Etant donné qu’il s’agit de la même équipe (ou presque) du film Tout ce qui brille, la comparaison était inévitable. Si j’avais apprécié le premier, c’était parce qu’il mettait un accent juste et réalistes sur ces deux jeunes femmes, issues d’un milieu modeste et qui rêvaient de la belle vie. Un thème inspirant auquel on pouvait facilement s’identifier, même si certains détails m’avaient fait grincer des dents (une Audrey Lamy poussive en mode wesh-wesh peu crédible), l’histoire restait accessible, intelligente et drôle.

Forcément, dans Nous York, je m’attendais à retrouver le même esprit. Le film reprend à peu près la même trame (des trentenaires amis depuis toujours, le milieu modeste opposé à la grande ville à la fois accessible et intouchable), mais en comparaison, Nous York manque sacrément de profondeur et finit par se perdre au milieu de tous les bouts d’intrigues lancés les uns après les autres. Si bien que pendant la première partie du film, on a l’impression de regarder le film de vacances d’une bande de potes.

Abordant leurs thèmes fétiches, l’amitié et la désillusion des trentenaires, le duo réalisateurs et scénaristes, Hervé Mirman et Géraldine Nakache, essayent de multiplier les exemples et de mettre en lumière chaque héros du film (et ses défauts). Passant de l’insouciance à la mélancolie, Nous York joue avec les apparences et les faux-semblants avant de faire éclater une vérité moins reluisante au grand jour, ce qui aurait pu fonctionner si les personnages avaient un peu plus de relief.
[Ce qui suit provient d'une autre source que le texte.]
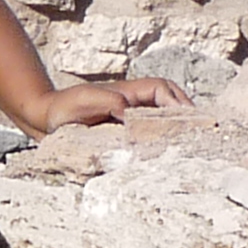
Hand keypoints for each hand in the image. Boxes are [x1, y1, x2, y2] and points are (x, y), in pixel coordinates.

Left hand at [35, 76, 192, 130]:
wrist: (44, 120)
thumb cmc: (63, 108)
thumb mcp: (86, 101)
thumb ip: (111, 102)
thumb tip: (132, 113)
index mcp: (130, 92)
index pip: (164, 91)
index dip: (179, 102)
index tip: (190, 117)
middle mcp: (133, 103)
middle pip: (170, 103)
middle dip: (186, 114)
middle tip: (203, 131)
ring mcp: (129, 118)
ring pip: (161, 118)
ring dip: (177, 127)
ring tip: (192, 144)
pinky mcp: (122, 134)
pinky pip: (148, 135)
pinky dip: (161, 142)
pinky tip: (167, 157)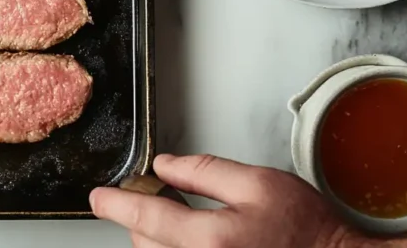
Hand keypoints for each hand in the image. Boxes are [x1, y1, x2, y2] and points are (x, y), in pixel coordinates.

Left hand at [90, 154, 366, 247]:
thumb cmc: (308, 231)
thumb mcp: (259, 184)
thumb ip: (204, 171)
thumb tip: (163, 166)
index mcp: (211, 240)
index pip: (144, 218)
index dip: (115, 204)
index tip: (98, 197)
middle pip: (145, 244)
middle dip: (145, 219)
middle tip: (166, 200)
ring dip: (159, 240)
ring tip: (191, 224)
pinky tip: (198, 241)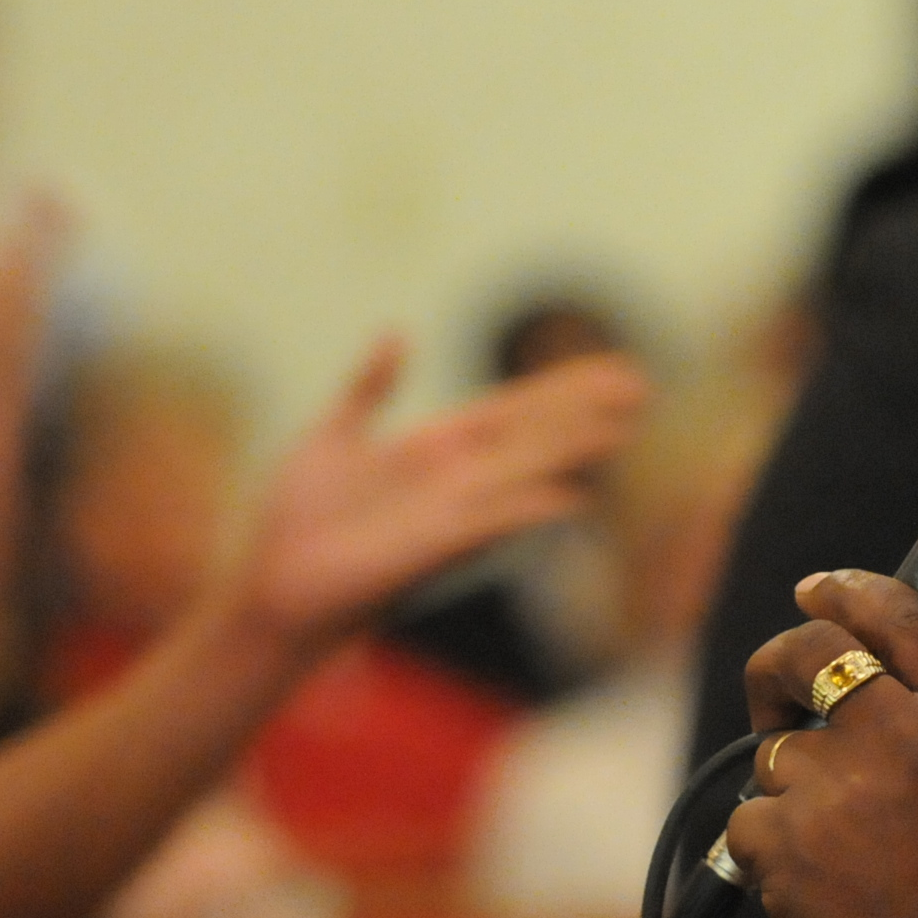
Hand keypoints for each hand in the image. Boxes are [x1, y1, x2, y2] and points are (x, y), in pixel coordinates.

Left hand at [229, 335, 648, 653]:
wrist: (277, 584)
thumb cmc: (298, 523)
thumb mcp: (331, 436)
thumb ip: (369, 387)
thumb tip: (396, 333)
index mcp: (435, 447)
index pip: (512, 409)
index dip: (560, 389)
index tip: (608, 370)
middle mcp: (455, 478)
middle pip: (533, 434)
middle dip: (585, 409)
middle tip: (640, 383)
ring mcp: (451, 510)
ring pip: (526, 469)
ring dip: (574, 448)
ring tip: (624, 425)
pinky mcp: (435, 545)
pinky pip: (494, 522)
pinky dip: (530, 508)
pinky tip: (571, 496)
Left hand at [727, 571, 917, 917]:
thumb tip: (888, 698)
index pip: (902, 618)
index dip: (853, 590)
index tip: (821, 588)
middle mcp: (896, 740)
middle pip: (813, 652)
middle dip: (785, 657)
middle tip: (781, 683)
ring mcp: (832, 791)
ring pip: (778, 750)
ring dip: (796, 783)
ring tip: (840, 845)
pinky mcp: (781, 846)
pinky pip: (752, 817)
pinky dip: (772, 843)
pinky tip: (816, 881)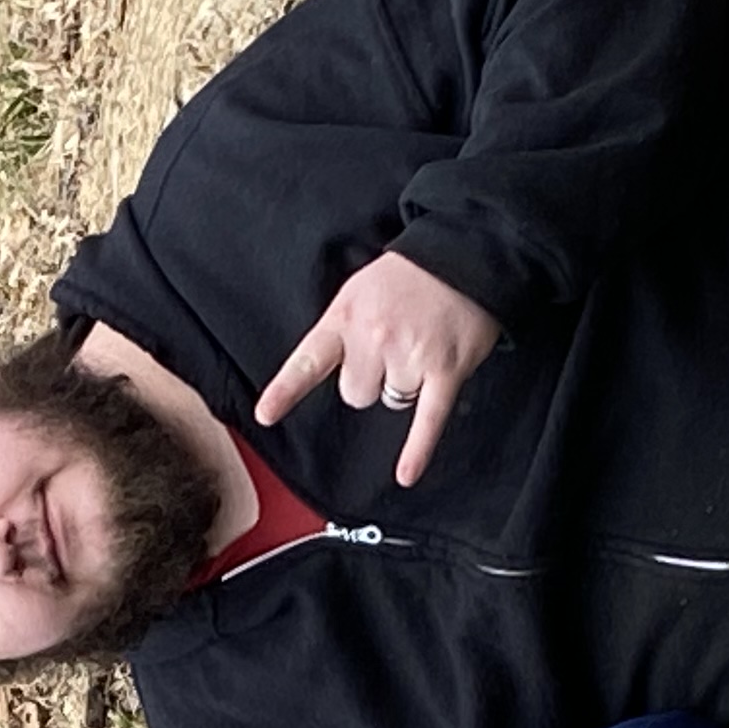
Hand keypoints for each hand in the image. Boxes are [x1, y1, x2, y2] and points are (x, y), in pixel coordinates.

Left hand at [253, 250, 502, 484]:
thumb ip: (342, 329)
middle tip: (392, 349)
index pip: (308, 361)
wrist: (463, 253)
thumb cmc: (408, 277)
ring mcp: (409, 355)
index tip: (265, 415)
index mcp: (345, 318)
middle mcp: (373, 339)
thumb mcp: (359, 290)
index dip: (285, 391)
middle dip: (372, 382)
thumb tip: (335, 367)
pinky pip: (427, 420)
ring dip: (406, 385)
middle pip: (355, 396)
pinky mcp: (444, 370)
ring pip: (392, 401)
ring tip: (422, 347)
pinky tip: (407, 474)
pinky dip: (418, 449)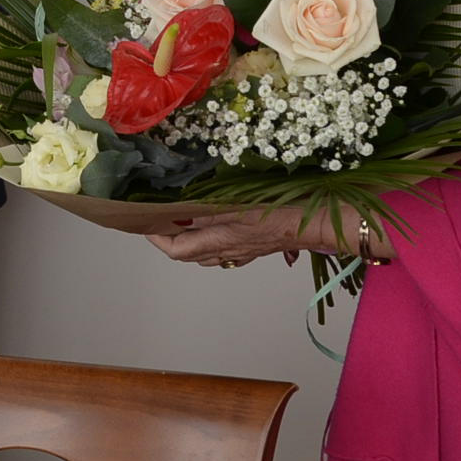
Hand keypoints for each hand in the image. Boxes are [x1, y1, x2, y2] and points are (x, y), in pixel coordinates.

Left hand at [146, 206, 326, 267]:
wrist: (313, 223)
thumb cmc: (279, 212)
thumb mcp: (238, 206)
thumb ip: (206, 213)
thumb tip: (178, 217)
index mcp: (220, 241)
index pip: (176, 250)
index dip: (157, 238)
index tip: (147, 222)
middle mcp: (227, 251)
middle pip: (188, 254)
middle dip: (169, 238)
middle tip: (159, 218)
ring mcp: (240, 251)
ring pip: (205, 253)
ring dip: (188, 240)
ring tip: (180, 220)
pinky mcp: (253, 247)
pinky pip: (222, 250)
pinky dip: (209, 239)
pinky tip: (213, 224)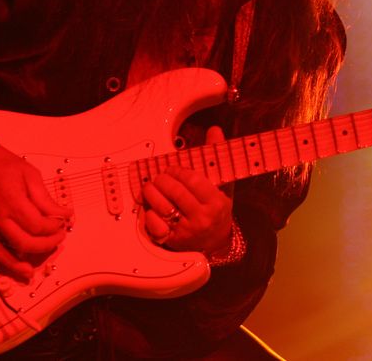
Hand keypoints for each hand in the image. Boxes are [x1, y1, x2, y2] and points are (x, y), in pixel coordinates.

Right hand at [0, 144, 72, 280]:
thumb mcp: (30, 174)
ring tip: (47, 257)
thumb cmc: (4, 165)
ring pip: (11, 254)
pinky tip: (24, 270)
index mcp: (12, 201)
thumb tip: (64, 215)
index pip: (37, 225)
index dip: (54, 227)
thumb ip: (45, 199)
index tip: (63, 221)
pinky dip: (11, 265)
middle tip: (59, 236)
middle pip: (27, 242)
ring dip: (31, 258)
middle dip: (48, 243)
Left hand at [142, 126, 232, 254]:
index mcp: (216, 203)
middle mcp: (202, 218)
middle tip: (159, 176)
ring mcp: (187, 231)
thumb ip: (216, 156)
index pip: (193, 180)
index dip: (178, 171)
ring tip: (150, 187)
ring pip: (162, 207)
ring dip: (151, 193)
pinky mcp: (173, 241)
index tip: (173, 169)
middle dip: (163, 180)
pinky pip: (155, 226)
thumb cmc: (218, 209)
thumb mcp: (222, 184)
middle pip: (175, 192)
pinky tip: (151, 208)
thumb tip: (214, 130)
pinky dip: (149, 215)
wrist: (217, 241)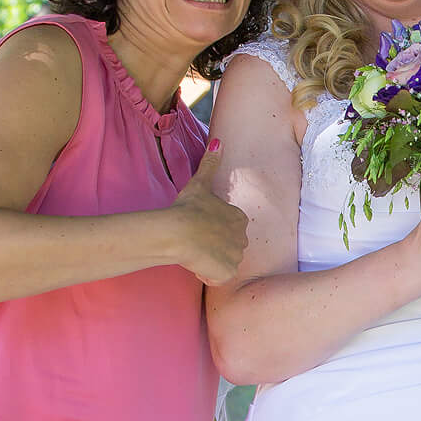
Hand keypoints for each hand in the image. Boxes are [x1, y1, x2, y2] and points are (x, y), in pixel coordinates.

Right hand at [168, 138, 249, 283]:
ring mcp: (236, 257)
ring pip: (223, 263)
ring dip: (210, 261)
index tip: (198, 227)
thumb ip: (210, 164)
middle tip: (196, 241)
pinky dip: (208, 275)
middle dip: (214, 247)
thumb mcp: (199, 184)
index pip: (229, 228)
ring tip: (195, 252)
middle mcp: (243, 238)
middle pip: (229, 247)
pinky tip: (196, 264)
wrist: (177, 232)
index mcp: (239, 218)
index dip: (212, 230)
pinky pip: (218, 278)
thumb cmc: (187, 208)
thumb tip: (218, 142)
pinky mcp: (227, 273)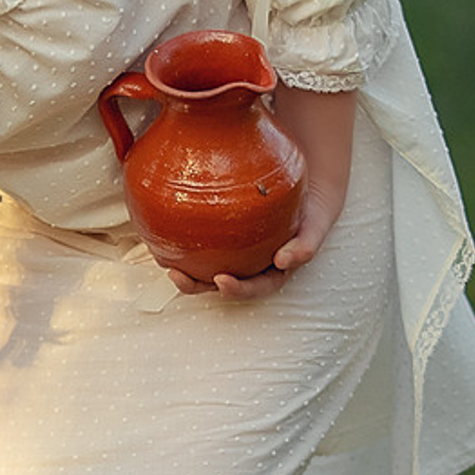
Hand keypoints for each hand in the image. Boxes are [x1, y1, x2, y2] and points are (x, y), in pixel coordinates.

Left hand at [164, 209, 331, 301]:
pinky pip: (197, 241)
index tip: (220, 281)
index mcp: (271, 271)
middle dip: (196, 286)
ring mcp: (231, 252)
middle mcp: (248, 266)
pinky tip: (159, 233)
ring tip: (161, 259)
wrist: (304, 184)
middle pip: (219, 283)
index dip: (236, 290)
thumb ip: (305, 245)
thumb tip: (284, 262)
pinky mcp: (217, 235)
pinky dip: (178, 241)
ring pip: (201, 267)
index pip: (253, 288)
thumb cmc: (310, 210)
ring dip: (180, 269)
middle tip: (177, 276)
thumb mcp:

En effet, une grande partie du film se concentre autour des pérégrinations amusantes des 3 amis en visite à New York, alors qu’on aimerait explorer les non-dits semés en cours de route. Alors oui, c’est marrant, entrecoupés de plusieurs gags au kilomètre mais ça dure un peu trop longtemps.

Au final, quand le film décide enfin de se pencher sur les drames personnels de nos héros, tout est survolé et bâclé. Du coup, on ne s’y intéressent pas vraiment vu qu’on ne les connait pas… Une minute où tout le monde s’aime, celle d’après ils ne s’aiment plus, puis ils se re-aiment, se fâchent et se réconcilient à tour de bras… Quel fouillis ! Les scènes se succèdent, les conflits se résolvent en un clin d’oeil, si bien qu’arrivé au milieu du film, on ne sait plus quel est le sujet du film. C’était quoi l’idée de départ ? Un vrai gâchis surtout, tant de bonnes idées intéressantes qui auraient pu être explorées mais qui sont finalement laissées en suspens.

Mais puisqu’apparemment Nous York ne compte pas s’attarder sur les intrigues annoncées pendant la première partie du film, alors on espère alors que la rigolade est au rendez-vous. Enfin les acteurs se marrent, beaucoup. Visiblement, ils se sont éclatés à faire ce film, mais de l’autre coté de l’écran, c’est souvent le calme plat. Ils auront beau se démener, les gags et situations cocasses ne feront pas toujours mouche et sont trop souvent (to the) répétitifs. Nous York présente beaucoup de faiblesses, entre une écriture peu convaincante et un problème de rythme évident, difficile d’accrocher aux personnages et à leurs déboires comme on a pu le faire dans le premier film du duo Nakache-Mirman. Au lieu de creuser, Nous York reste en surface et enveloppe son histoire dans un conte de fées où les problèmes se résolvent par magie. On est bien loin de la prise de conscience fracassante de Tout ce qui brille.

Heureusement, le film se rattrape de justesse dans la dernière partie du film, dévoilant enfin un brin de fragilité et d’émotion. Finalement, c’est au moment où le film se termine que j’aurai aimé qu’il commence…

Coté casting, c’est donc la même bande ou presque : Leila Bekthi et Géraldine Nakache sont plus éteintes que d’habitude ; Manu Payet fait son show et commande, sans qu’on sache trop pourquoi ; Nader Boussandel et Baptiste Lecaplain (qui remplace Audrey Lamy dans l’équipe) sont les pom-poms girls de Manu Payet. Difficile de juger leurs prestations, car ils ont assuré le spectacle, certes, mais aucun ne se distinguent particulièrement. La présence de Sienna Miller n’apporte absolument rien à l’histoire.

En résumé : après un premier film réussi, Nous York succombe à la facilité en tombant dans le piège des vraies fausses suites ratées qui pensaient que seule la présence d’un casting qui a déjà fait ses preuves suffirait. S’ils ont réussi à aller jusqu’à New York, le film ne me fait pas dépasser la première escale.